On top of that there's the noise. WitchTok drama. Everyone with an opinion about everyone else's path, everyone's business, everyone's choices. AI generating content faster than any human can keep up with. The constant low hum of everyone watching everyone, judging everyone, performing for everyone.
And I found myself thinking, not for the first time, I miss being bored.
I miss being a kid and having entire afternoons with nothing to do and nobody watching. I miss not knowing what anyone thought about anything unless they told you directly, to your face, because that was the only way information traveled. I miss the version of life where your business was just your business, and nobody expected you to narrate it.
I don't think this is as simple as the internet is bad, and before life was good. The internet has given me incredibly beautiful things. I've connected with people who think like me, who get it, scattered all over the world, people I never would have found otherwise. I have more information at my fingertips than entire libraries used to hold. I can run so much of my businesses from my home and can be there when my family needs me. Those are not small things. I don't want to pretend they aren't important.
But there's a cost running underneath all of it that I think we've collectively stopped noticing because it's just the water we swim in now. The cost of being available. The cost of being seen all the time, by everyone, with no real boundary around it. The cost of every part of your life becoming potential content, which means some part of you is always slightly outside the moment, thinking about how it would look from the outside.
I don't think most of us signed up for that consciously. It just happened gradually, the way most big shifts do, until one day you realize you can't remember the last time you did something just for yourself with absolutely no thought about whether anyone else would see it.
So here's what I'm sitting with this week.
What would I do today if nobody could see it?

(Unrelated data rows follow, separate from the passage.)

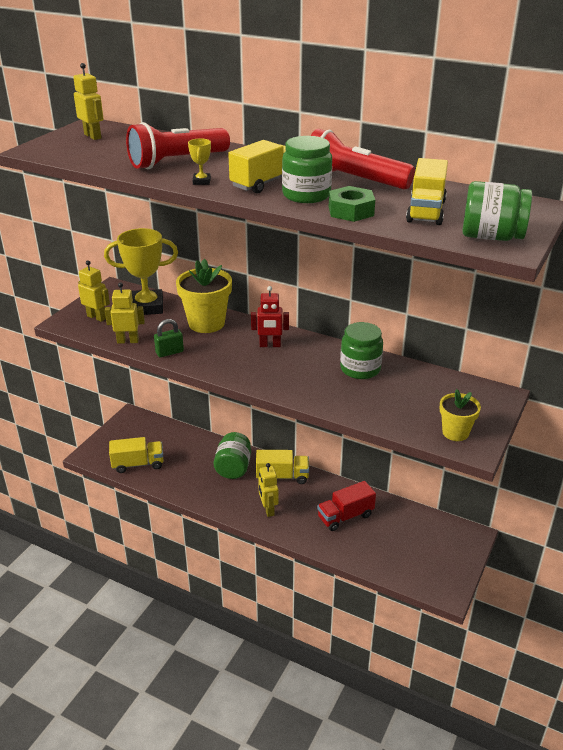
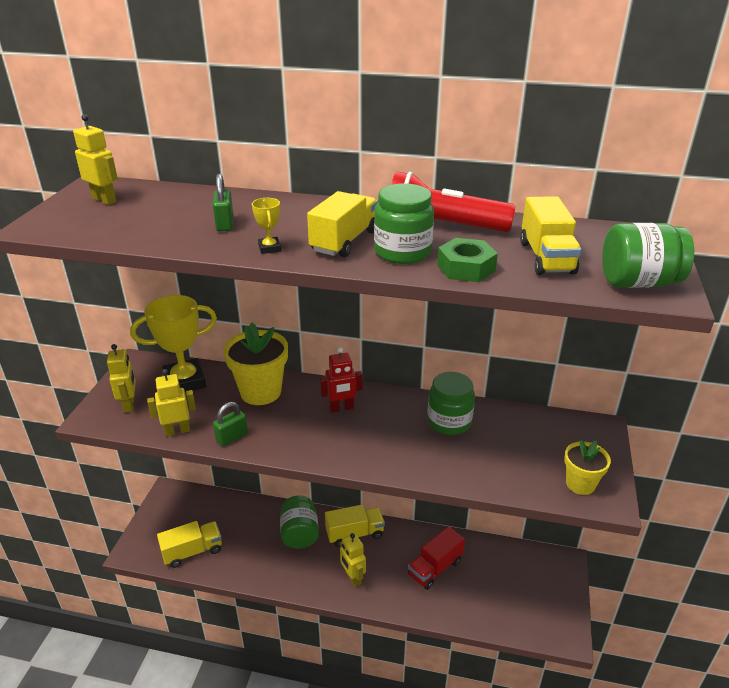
camera: 15 degrees left, 0 degrees up
yellow robot [78,260,110,322] -> yellow robot turned 60 degrees clockwise [107,344,136,413]
red flashlight [126,122,230,169] -> green padlock [213,174,234,232]

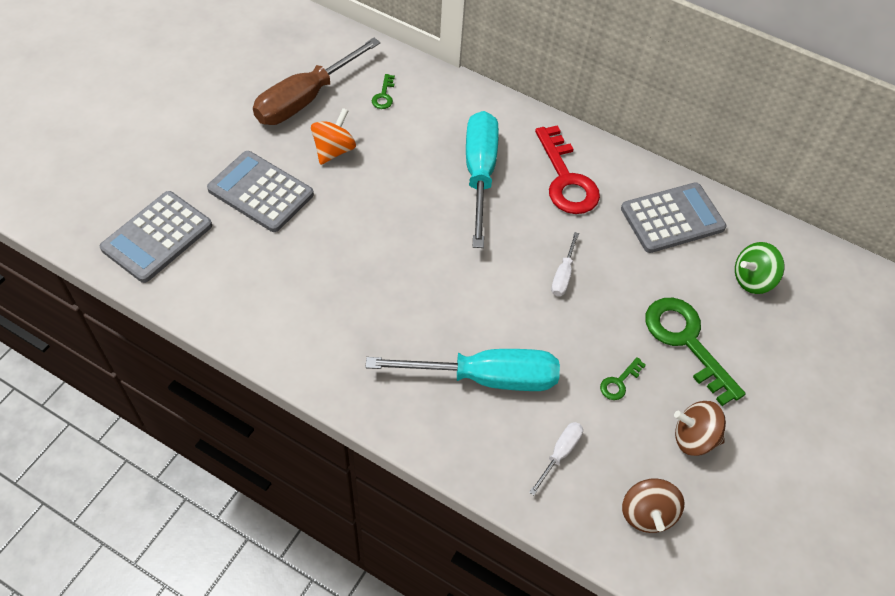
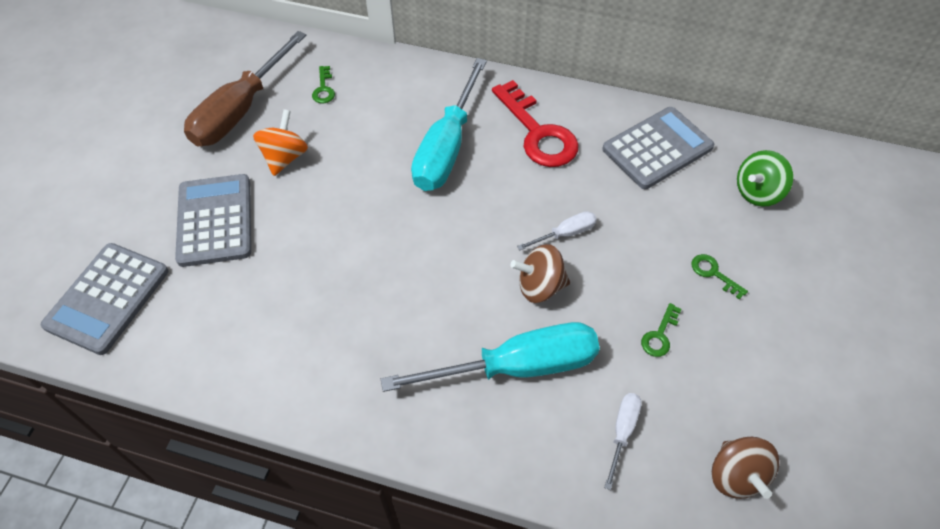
camera: 10 degrees left, 0 degrees up
grey calculator [207,151,314,232] -> grey calculator turned 60 degrees clockwise [175,174,251,267]
turquoise screwdriver [466,111,499,248] -> turquoise screwdriver turned 150 degrees counterclockwise [411,58,487,191]
white screwdriver [551,232,579,296] -> white screwdriver turned 120 degrees counterclockwise [517,211,597,251]
green key [645,298,745,406] -> green key [691,254,748,299], size x0.44
brown spinning top [674,401,726,456] -> brown spinning top moved to [511,244,570,303]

Not in a secretive way. Just in the sense of, what would my day actually look like if the performance layer got switched off completely. What would I make, what would I think about, how would I move through my day if the only person I needed to answer to was myself.
I don't have an answer. But asking the question feels like it's already doing something. Like it's carving out a tiny bit of space that belongs only to me, in a world that mostly wants every bit of me accounted for.
Maybe that's enough for now. A few minutes a day that are just yours. Unposted. Unphotographed. Unwatched.
Boring, even. In the best possible way.